- Born: William Bray February 2, 1925
- Died: November 14, 2005 (aged 80)
- Occupation: Security detail officer
- Years active: 1971–1996
- Known for: Head of security of Michael Jackson

= Bill Bray (bodyguard) =

American security detail officer (1925–2005)

William Bray (February 2, 1925 – November 14, 2005) was an American security detail officer best known for his long association with singer Michael Jackson. He worked for the Jackson family for more than two decades and later became Michael's head of security. Bray regularly accompanied Jackson during concerts, tours, and public appearances, and they had a close working relationship. He retired in the 1990s. Bray was portrayed by KeiLyn Durrel Jones in the biographical film Michael (2026).

==Early career==
Bray was a retired Los Angeles Police Department chief security officer who began working with the Jackson 5 during early 1971, through Motown. Over the following decades, he became one of Michael Jackson's closest associates and was his head of security during the height of his career.

==Michael Jackson==
Bray was hired by Joe Jackson in early 1971 and worked with Michael until 1996, accompanying him during concerts, recording sessions, tours and public appearances.

In the 1988 autobiography Moonwalk, Jackson described Bray as "very careful and immensely professional" and wrote that he traveled with him everywhere. Rolling Stone later described Bray as Jackson's "top bodyguard" and one of his closest confidants. According to Jackson, Bray closely supervised security arrangements and often remained with him during tours and overseas travel. Author Shmuley Boteach later wrote that Bray sometimes kept Jackson isolated inside hotel rooms for security reasons while making travel preparations for upcoming tour stops.

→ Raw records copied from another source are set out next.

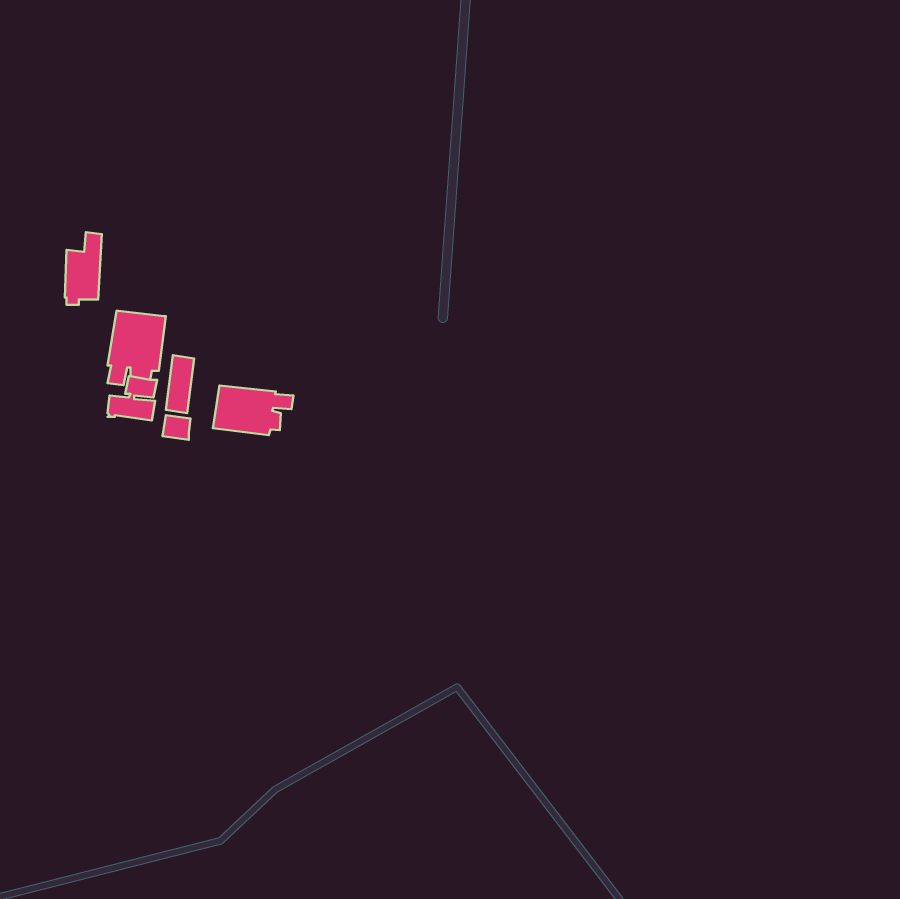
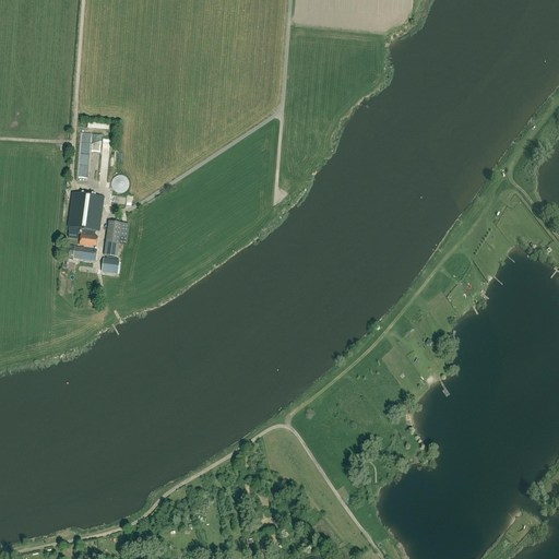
building: [65,232,102,305] -> [80,129,103,174]
building: [213,386,293,435] -> none

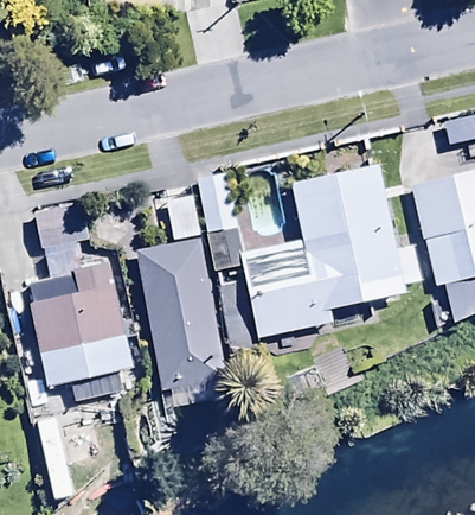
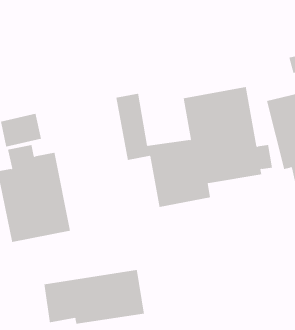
building: [140,195,226,407] -> none
building: none -> [44,269,145,325]

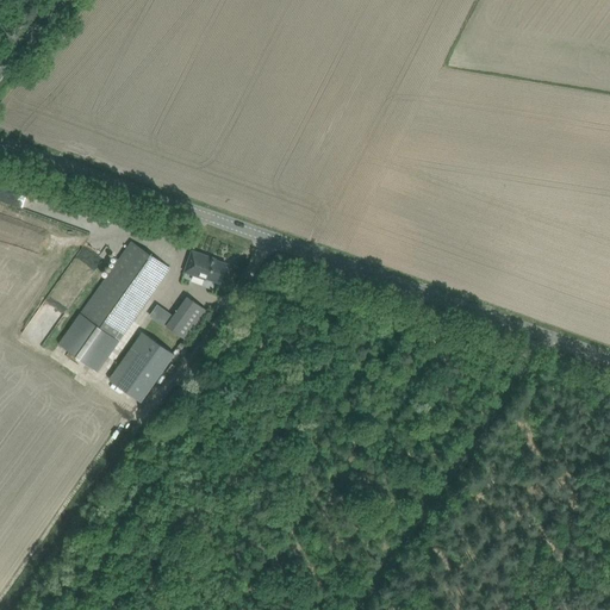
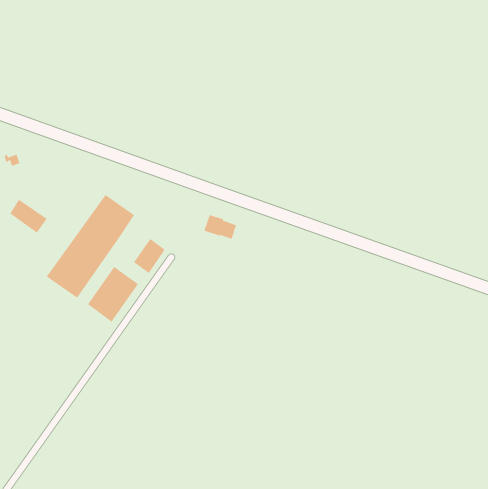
building: none -> [9,199,48,234]
building: [183,251,225,282] -> [203,214,237,239]

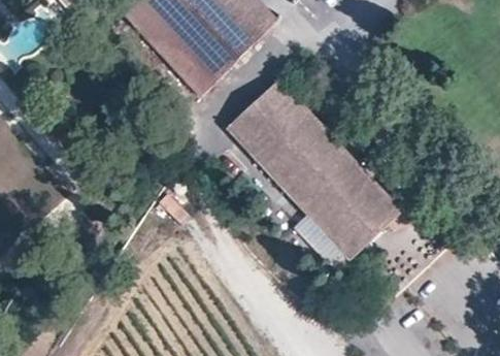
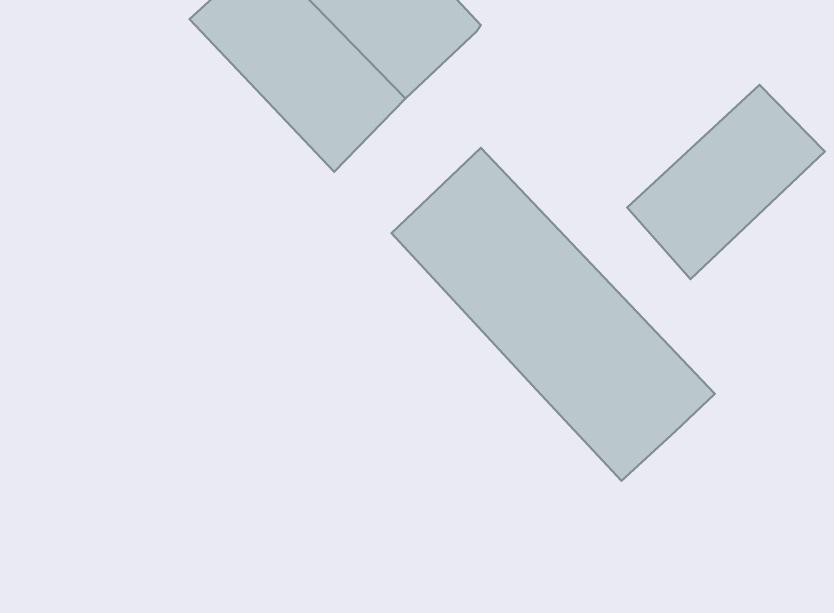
building: none -> [627,85,825,279]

Former associates and members of Jackson's security staff also mentioned Bray in later accounts discussing Jackson's private life and travel arrangements during the late 1980s and early 1990s. Some accounts described Bray as one of the people responsible for coordinating security and handling guests traveling with Jackson during international trips. Bray and Michael Jackson reportedly had a falling out in the mid-1990s for reasons that were never publicly disclosed. In 2004, Bray said he had not been in contact with any member of the Jackson family for at least five years, despite having originally been hired by Joe Jackson to keep his son out of trouble and protect him from harm.

==Personal life and death==

"Bill, it's been a long long road, we have traveled throughout the years, concerts tours, meeting dignitaries, kings and queens of countries, touring around the world twice, making people happy through the gift and love of music. I'm coming of age now and really realize the importance of true love. Joseph never ever had time for me, he only saw me as always for him to make money, and as you know, Mother was a perfect mother but I never was with her, my childhood was on stage, away from Mother. What I'm simply trying to say is thank you for being a father. I don't know what would have happened to me if you were not around. I love you."
— Michael Jackson, 1992
Several publications described Bray as a "father" figure to Jackson because of Jackson's difficult relationship with his father, Joe. In a handwritten letter written in early 1992, Jackson thanked Bray for supporting him throughout his life and stated that he did not know what would have happened without him.

Bray was married to Gail. He died on November 14, 2005, at the age of 80.

== In popular culture ==
Bray was portrayed by actor KeiLyn Durrel Jones in the biographical film Michael (2026).